L’approccio MADEI: ecco che cosa vuol dire

La ricerca ha portato all’elaborazione dell’acronimo Madei, che sintetizza i fattori principali di questo fenomeno: Marginalizzazione, Ansia, Disillusione, Entitlement e Idea di lavoro.

“L’approccio Madei è una chiave di lettura nuova per comprendere e affrontare il fenomeno”, spiega Capeci, evidenziando l’importanza di un approccio che coinvolga tutti gli attori del sistema per affrontare il problema in modo mirato e comprensibile per i giovani coinvolti.

Capeci aggiunge: “Mi rendo conto che il quadro che ho descritto finora sembra desolante, tuttavia credo che noi adulti dobbiamo fare lo sforzo di capire e di capirli, questi giovani, altrimenti li condanniamo a essere Neet a vita.” Questa riflessione evidenzia la necessità di un cambiamento di prospettiva, un invito a sintonizzarsi sulla lunghezza d’onda dei giovani per poter agire efficacemente.

Giovani NEET, il ruolo di tecnologie e innovazione

In un Paese che invecchia, con una percentuale significativa di giovani in questa condizione, è fondamentale adottare strategie innovative e collaborative per recuperare il potenziale inespresso di questa generazione.

La tecnologia e l’innovazione possono giocare un ruolo cruciale, stimolando creatività e coinvolgimento.
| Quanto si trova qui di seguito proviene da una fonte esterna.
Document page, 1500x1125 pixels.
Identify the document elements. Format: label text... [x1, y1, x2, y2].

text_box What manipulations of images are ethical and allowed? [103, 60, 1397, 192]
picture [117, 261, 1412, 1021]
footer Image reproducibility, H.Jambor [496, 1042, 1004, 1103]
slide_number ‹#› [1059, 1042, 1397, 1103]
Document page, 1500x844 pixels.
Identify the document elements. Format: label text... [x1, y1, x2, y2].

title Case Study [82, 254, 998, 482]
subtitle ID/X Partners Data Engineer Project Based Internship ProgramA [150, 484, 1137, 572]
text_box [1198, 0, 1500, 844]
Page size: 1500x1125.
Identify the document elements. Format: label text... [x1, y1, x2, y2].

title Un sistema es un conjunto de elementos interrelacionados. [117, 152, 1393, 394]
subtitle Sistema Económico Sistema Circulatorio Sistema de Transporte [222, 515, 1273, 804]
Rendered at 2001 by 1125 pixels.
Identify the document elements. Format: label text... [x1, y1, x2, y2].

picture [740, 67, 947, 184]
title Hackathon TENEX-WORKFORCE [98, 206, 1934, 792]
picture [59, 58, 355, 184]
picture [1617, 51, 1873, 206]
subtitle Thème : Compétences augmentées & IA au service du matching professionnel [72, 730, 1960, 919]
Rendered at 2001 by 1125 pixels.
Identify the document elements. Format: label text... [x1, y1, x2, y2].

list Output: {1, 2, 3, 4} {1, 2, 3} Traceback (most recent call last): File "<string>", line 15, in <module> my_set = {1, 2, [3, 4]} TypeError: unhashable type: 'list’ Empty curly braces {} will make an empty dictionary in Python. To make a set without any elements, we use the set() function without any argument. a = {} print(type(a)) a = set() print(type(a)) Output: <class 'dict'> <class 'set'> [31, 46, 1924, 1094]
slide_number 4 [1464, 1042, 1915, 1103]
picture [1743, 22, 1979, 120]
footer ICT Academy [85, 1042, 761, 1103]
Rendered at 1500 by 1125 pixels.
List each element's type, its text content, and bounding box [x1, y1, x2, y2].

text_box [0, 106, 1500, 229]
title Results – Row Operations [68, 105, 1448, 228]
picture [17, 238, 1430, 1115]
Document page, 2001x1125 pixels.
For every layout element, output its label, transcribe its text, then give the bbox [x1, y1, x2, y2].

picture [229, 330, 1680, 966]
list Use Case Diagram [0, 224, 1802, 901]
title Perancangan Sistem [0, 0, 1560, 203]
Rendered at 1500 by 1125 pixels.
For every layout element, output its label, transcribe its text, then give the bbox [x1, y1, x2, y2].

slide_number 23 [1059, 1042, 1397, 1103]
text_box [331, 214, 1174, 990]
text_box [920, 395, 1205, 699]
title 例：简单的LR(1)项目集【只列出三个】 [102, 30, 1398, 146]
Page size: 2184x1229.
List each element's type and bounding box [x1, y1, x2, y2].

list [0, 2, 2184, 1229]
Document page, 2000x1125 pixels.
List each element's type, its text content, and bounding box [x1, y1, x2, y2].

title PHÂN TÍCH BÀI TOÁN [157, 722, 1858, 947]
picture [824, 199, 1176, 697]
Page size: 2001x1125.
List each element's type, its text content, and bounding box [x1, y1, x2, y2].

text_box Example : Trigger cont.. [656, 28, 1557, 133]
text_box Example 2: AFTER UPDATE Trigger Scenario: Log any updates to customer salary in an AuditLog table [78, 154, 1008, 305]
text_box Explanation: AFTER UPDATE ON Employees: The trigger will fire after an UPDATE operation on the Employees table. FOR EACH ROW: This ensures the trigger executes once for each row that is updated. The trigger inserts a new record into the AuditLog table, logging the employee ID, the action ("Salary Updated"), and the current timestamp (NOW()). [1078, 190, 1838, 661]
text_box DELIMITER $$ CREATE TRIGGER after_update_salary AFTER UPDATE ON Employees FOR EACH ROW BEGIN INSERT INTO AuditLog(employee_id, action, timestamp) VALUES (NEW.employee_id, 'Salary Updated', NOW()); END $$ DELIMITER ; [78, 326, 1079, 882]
Capeci invita a continuare le ricerche e a collaborare con partner pubblici e privati, come la Fondazione Pensiero Solido.

“Abbiamo alcune idee e stiamo portando avanti altre ricerche sui giovani e sui Neet, che comprendono anche il loro rapporto con la tecnologia. Le vogliamo approfondire con partner pubblici, privati e del privato sociale,” conclude Capeci, delineando un percorso futuro che potrebbe portare a soluzioni concrete e sostenibili per affrontare il fenomeno dei NEET in Italia.